To imply that a tampon is an indulgent purchase-a special payday treat -is to invite a groundswell of indignation. And indeed, protesters mobilized rapidly over the Internet. The Women’s Electoral Lobby (WEL), a national nonpartisan political organization that has been a strong voice for Australian feminist lobbying, posted a petition on its Web site that attracted more than ten thousand names in just four weeks and was presented to Parliament in mid-February. The WEL campaign also included downloadable labels proclaiming “No Taxation on Menstruation” and “No Bleedin’ Tax!”
Outside Parliament House in Canberra, Erica Lewis, the national spokesperson for the WEL, read from a “Sanitary Pad Declaration,” printed on red paper and stuck onto sanitary pads, which presented the WEL’s arguments to the waiting press contingent. Students from the University of Wollongong calling themselves the Menstrual Avengers, clad in red capes and wearing mock blood-stained underwear as outerwear, pelted several senators with tampons as they attended a federal cabinet ministers’ meeting in the East Coast town of Nowra. Although Minister for Education David Kemp was reportedly struck on the head by a tampon, reports of injury, to his ego or otherwise, have yet to be confirmed.
In the coastal town of Murwillumbah, where Prime Minister John Howard was meeting with rural voters, one inventive protester, a.k.a. Tanya Tampon, clad in a full-body tampon outfit, shadowed the prime minister, her tampon string in one hand and a placard proclaiming “Stick your GST” in the other. Meanwhile, women’s groups around the country who had been communicating with the WEL and the National Union of Students through the feminist mailing list, Ausfem-Polnet, prepared a national day of action. On February 25, women took to the streets in Sydney, Melbourne, Brisbane, Canberra, Adelaide, Darwin, and Perth. Some wore T-shirts that read “I bleed and I vote.” Others chanted “Keep your bleeding tax off our Tampax.”

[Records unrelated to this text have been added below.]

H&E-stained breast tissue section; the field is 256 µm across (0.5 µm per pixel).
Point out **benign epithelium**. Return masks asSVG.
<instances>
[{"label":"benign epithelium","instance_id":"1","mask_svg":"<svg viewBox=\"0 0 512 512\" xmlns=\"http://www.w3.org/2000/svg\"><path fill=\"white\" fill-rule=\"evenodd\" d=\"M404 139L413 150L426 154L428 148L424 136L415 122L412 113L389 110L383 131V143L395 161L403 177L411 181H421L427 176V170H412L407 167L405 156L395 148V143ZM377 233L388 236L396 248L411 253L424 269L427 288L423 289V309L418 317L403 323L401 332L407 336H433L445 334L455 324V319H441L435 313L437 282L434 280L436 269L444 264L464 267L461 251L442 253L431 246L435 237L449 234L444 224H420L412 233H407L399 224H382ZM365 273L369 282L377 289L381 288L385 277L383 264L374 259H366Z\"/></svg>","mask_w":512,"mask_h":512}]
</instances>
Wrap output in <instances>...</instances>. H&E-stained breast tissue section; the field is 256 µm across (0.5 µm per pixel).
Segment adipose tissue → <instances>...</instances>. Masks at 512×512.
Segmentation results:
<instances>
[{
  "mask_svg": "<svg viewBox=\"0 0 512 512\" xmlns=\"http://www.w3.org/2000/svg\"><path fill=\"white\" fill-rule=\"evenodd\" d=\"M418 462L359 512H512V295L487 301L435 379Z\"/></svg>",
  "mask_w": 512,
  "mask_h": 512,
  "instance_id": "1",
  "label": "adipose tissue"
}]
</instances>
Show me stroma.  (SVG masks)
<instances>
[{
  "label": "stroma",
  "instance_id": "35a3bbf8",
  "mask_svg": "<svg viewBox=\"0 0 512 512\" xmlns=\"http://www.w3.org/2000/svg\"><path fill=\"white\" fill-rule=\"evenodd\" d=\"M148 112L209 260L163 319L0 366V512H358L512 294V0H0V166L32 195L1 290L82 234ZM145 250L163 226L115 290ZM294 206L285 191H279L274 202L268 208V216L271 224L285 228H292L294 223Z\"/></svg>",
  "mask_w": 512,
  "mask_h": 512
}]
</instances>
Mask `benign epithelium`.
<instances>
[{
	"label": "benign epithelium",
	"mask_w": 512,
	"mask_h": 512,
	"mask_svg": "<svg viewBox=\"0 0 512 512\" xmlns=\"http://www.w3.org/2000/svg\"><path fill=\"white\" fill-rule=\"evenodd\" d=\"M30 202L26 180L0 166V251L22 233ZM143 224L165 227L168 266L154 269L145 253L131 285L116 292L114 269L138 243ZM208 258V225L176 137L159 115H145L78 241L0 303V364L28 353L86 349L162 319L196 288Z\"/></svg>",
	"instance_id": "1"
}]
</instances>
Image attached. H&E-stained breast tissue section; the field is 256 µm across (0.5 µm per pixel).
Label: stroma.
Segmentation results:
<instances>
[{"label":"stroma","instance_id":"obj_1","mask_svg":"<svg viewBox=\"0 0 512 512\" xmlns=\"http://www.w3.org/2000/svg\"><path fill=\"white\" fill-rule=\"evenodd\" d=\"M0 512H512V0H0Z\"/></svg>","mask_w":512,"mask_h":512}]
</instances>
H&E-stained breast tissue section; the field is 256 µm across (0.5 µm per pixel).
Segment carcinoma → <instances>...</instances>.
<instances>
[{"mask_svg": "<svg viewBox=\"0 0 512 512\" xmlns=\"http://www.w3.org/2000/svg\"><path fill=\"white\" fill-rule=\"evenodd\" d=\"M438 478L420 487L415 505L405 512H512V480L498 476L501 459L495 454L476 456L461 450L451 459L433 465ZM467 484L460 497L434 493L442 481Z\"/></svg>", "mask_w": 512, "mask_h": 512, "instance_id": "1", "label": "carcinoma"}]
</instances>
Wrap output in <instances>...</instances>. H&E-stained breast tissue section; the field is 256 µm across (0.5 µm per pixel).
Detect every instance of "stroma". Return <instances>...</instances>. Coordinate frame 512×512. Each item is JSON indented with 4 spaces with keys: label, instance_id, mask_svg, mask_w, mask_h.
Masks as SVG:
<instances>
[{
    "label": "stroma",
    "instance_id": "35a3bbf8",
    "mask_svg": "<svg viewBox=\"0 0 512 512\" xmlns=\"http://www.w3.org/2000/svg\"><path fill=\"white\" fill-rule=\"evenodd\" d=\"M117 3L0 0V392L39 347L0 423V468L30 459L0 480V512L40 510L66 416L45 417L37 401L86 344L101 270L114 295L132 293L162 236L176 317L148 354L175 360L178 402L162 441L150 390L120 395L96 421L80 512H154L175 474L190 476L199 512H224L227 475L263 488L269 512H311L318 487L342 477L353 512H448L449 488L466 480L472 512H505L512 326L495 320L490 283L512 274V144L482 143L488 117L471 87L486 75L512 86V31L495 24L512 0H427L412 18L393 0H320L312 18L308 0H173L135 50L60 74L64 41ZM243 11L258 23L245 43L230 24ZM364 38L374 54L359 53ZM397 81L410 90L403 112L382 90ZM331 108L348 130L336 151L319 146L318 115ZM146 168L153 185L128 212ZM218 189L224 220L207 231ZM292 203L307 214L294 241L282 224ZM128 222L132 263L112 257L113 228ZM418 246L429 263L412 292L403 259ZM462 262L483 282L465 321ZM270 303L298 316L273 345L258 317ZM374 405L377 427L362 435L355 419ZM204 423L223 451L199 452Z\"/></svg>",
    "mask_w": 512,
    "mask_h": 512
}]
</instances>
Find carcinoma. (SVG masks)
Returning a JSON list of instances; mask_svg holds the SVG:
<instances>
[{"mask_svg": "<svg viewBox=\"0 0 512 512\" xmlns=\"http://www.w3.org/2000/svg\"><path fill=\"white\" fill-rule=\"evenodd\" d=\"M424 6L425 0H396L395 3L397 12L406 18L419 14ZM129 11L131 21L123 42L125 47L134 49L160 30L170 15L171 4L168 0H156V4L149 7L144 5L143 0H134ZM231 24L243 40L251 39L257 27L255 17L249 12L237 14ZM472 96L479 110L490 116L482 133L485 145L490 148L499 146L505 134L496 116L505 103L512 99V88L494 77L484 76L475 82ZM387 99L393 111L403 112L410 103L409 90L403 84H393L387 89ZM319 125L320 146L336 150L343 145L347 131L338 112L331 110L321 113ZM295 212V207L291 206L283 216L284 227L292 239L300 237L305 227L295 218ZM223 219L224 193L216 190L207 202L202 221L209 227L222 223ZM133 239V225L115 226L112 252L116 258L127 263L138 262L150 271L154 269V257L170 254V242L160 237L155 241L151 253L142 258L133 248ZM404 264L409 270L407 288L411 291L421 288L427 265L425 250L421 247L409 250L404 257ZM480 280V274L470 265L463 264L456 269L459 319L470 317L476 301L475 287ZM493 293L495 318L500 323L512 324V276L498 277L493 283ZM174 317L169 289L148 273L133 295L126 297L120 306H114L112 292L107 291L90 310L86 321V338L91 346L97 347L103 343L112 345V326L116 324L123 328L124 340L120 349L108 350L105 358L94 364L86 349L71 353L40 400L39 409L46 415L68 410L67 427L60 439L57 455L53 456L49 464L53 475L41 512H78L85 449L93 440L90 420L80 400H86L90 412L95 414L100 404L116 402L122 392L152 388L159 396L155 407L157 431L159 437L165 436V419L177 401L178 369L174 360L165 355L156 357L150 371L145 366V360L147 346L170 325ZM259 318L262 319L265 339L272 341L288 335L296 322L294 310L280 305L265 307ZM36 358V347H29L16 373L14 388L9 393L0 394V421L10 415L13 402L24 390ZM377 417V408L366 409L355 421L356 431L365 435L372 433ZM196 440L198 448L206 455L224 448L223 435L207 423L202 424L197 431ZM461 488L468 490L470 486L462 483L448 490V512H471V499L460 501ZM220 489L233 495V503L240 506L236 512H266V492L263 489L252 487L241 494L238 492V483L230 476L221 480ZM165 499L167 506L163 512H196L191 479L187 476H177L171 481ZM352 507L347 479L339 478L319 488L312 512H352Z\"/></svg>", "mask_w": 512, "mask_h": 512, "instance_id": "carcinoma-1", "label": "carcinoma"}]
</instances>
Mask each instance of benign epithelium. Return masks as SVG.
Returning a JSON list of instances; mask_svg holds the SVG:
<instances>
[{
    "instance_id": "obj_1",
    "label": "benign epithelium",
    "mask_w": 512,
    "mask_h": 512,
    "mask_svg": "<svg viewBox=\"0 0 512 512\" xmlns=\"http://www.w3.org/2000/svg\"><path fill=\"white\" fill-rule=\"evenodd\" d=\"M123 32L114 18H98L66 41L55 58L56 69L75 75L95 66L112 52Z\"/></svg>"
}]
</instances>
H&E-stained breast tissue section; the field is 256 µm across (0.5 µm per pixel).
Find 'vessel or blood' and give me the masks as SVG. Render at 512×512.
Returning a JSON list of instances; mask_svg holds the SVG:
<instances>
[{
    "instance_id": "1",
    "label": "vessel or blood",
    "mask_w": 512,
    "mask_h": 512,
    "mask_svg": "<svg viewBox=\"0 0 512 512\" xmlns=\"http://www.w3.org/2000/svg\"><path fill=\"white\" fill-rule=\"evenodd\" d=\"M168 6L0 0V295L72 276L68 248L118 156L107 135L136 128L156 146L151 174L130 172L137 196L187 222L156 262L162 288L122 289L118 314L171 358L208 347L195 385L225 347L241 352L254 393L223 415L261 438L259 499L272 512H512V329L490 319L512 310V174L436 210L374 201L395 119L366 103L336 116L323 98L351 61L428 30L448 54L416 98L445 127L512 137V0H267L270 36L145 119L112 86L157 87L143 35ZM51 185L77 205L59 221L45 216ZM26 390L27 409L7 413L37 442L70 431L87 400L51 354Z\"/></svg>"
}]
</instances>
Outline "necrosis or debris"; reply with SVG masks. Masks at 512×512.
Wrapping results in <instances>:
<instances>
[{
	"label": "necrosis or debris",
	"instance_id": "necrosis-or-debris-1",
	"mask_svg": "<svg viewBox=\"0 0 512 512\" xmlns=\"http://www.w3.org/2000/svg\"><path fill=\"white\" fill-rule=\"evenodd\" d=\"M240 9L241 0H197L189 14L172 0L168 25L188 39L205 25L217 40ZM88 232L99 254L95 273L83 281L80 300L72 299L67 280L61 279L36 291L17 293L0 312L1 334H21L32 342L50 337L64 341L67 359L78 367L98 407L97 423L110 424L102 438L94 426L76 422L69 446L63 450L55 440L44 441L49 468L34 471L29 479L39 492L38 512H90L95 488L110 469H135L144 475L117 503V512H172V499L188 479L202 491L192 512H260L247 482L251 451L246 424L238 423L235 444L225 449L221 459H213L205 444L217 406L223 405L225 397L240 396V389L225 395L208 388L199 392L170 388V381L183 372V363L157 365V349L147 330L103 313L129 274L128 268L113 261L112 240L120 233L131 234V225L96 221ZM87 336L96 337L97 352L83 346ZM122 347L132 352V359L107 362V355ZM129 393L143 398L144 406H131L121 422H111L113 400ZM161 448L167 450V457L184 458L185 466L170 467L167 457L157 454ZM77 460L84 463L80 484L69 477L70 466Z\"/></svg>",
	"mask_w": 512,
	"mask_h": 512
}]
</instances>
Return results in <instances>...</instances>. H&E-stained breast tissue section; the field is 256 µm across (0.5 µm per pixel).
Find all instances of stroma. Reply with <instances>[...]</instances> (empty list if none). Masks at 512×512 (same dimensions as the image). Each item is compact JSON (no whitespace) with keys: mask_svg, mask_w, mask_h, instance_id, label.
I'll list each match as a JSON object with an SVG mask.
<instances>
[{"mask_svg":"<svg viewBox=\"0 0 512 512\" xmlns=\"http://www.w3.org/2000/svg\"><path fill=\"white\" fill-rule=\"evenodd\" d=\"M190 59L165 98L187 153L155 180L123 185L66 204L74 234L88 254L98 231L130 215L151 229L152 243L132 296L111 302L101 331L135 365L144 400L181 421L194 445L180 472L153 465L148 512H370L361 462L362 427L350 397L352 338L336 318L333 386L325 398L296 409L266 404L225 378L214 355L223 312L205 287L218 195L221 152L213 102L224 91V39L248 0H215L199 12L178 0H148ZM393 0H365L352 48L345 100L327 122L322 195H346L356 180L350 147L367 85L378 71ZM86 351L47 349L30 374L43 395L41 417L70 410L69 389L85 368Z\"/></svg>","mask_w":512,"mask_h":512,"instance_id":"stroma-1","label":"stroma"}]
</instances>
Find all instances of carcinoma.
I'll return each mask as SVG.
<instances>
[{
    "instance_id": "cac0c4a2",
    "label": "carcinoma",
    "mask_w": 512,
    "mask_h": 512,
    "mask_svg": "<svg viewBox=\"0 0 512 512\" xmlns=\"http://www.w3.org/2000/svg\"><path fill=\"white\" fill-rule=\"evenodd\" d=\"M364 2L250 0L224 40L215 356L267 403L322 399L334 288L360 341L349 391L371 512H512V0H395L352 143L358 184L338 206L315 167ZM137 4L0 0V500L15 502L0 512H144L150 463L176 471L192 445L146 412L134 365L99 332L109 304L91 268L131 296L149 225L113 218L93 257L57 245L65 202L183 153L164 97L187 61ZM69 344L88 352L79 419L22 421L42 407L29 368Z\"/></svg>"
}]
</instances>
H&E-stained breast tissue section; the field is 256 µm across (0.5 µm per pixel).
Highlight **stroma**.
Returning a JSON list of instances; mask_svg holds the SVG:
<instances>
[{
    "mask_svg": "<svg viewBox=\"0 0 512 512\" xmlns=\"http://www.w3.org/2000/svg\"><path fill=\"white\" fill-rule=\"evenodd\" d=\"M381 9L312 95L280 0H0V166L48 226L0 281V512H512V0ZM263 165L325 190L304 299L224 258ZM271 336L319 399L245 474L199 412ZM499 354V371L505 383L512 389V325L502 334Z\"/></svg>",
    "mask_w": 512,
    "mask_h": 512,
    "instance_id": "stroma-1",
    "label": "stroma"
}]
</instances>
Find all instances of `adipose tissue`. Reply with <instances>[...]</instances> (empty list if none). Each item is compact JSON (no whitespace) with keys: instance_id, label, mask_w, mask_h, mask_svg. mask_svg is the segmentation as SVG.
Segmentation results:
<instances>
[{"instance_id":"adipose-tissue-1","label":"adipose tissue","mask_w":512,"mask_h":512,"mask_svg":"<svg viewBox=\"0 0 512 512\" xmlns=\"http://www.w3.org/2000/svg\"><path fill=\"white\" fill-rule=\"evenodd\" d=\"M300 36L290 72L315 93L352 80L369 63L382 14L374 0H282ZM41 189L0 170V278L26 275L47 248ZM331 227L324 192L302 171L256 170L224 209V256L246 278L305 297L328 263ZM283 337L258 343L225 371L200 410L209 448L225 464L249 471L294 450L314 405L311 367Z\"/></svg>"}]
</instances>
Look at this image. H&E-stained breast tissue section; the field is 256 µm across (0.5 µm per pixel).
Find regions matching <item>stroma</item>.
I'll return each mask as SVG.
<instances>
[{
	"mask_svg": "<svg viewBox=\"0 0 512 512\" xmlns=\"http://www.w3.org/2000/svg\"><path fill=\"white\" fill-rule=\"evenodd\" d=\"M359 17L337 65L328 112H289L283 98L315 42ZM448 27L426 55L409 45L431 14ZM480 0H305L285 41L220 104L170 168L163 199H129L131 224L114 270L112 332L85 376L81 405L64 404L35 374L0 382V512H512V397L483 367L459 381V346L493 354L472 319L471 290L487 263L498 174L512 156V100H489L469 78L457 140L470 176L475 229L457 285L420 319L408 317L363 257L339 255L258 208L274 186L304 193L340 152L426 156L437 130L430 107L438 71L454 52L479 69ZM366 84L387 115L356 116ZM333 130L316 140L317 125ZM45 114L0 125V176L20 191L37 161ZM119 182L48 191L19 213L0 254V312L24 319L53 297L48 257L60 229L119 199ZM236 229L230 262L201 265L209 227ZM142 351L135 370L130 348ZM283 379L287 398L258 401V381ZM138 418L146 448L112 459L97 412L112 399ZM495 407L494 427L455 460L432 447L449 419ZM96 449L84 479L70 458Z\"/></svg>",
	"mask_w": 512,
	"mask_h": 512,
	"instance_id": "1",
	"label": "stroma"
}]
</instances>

When the liberal-national Coalition won the federal election in 1998, it did so on a platform of far-reaching tax reform. In a parallel ballot, however, Australian voters elected the small watchdog party, the Australian Democrats, to its traditional position of holding the balance of power in the Senate. The Democrats pledged to make some food and health products exempt from the new GST, and when they allowed the bill to pass into law in 1999, their amendments were written into the legislation.